(Yicai Global) July 8 -- The world's relative exposure to China has increased in terms of trade, technology, and capital, while China's to the world has gone the other way, according to a new study by the McKinsey Global Institute.
The world's aggregate index rose to 1.2 in 2017 from 0.4 in 2000, while China's declined to 0.6 in 2017 after peaking at 0.9 in 2007, according to the China-World Exposure Index. "This reflects the rebalancing of the Chinese economy toward domestic consumption," its authors wrote.
The relationship between China and the world has undergone structural changes in the medium and long term, MGI Director Jonathan Woetzel noted.

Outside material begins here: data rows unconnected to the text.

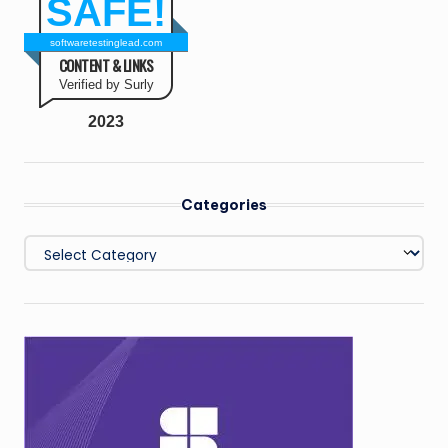
SAFE!
softwaretestinglead.com
CONTENT & LINKS
Verified by Surly
2023
Categories
Categories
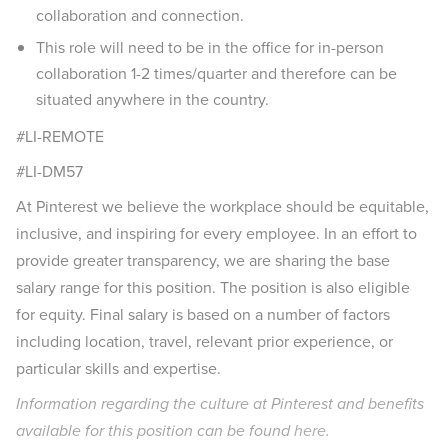
collaboration and connection.
This role will need to be in the office for in-person
collaboration 1-2 times/quarter and therefore can be
situated anywhere in the country.
#LI-REMOTE
#LI-DM57
At Pinterest we believe the workplace should be equitable,
inclusive, and inspiring for every employee. In an effort to
provide greater transparency, we are sharing the base
salary range for this position. The position is also eligible
for equity. Final salary is based on a number of factors
including location, travel, relevant prior experience, or
particular skills and expertise.
Information regarding the culture at Pinterest and benefits
available for this position can be found
here
.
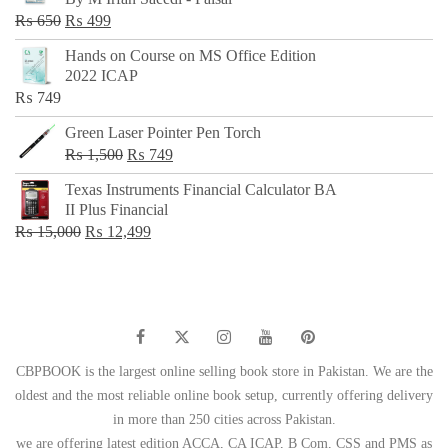
₨ 500.
₨ 299.
Original
Current
₨
650
₨
499
price
price
Hands on Course on MS Office Edition
was:
is:
2022 ICAP
₨ 650.
₨ 499.
₨
749
Green Laser Pointer Pen Torch
Original
Current
₨
1,500
₨
749
price
price
Texas Instruments Financial Calculator BA
was:
is:
II Plus Financial
₨ 1,500.
₨ 749.
Original
Current
₨
15,000
₨
12,499
price
price
was:
is:
₨ 15,000.
₨ 12,499.
CBPBOOK is the largest online selling book store in Pakistan. We are the
oldest and the most reliable online book setup, currently offering delivery
in more than 250 cities across Pakistan.
we are offering latest edition ACCA, CA ICAP, B Com, CSS and PMS as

China remains a trading power with strong global influence and is contributing about 35 percent of the world's total manufacturing output. However, there is still much room for overseas growth. Overseas revenue accounted for less than 20 percent of the income of Chinese firms listed on the Fortune Global 500, while on the S&P 500 Index such revenue accounted for 44 percent.

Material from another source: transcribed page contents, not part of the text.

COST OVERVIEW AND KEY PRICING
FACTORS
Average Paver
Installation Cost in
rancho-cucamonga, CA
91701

The further integration of China and the world's economies could create economic value of between USD22 trillion and USD37 trillion by 2040, equal to between 15 percent to 26 percent of the globe's gross domestic product, according to the report.
The penetration rate of multinational corporations into China's consumer markets far exceeds that of US firms. Multinational firms take up an average market share of 40 percent in 30 commodity categories in China, while US firms take up 26 percent.